● ASSIGNMENT:
Could you retype the records below exactly as they appear, skipping any pictures?

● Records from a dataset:
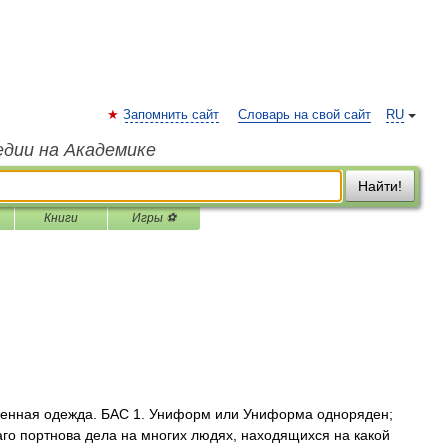
Запомнить сайт
Словарь на свой сайт
RU
едии на Академике
Найти!
Книги
Игры ⚽
рменная одежда. БАС 1. Униформ или Униформа одноряден;
аго портнова дела на многих людях, находящихся на какой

● WRITTEN SOLUTION:
Запомнить сайт
Словарь на свой сайт
RU
едии на Академике
Найти!
Книги
Игры ⚽
рменная одежда. БАС 1. Униформ или Униформа одноряден;
аго портнова дела на многих людях, находящихся на какой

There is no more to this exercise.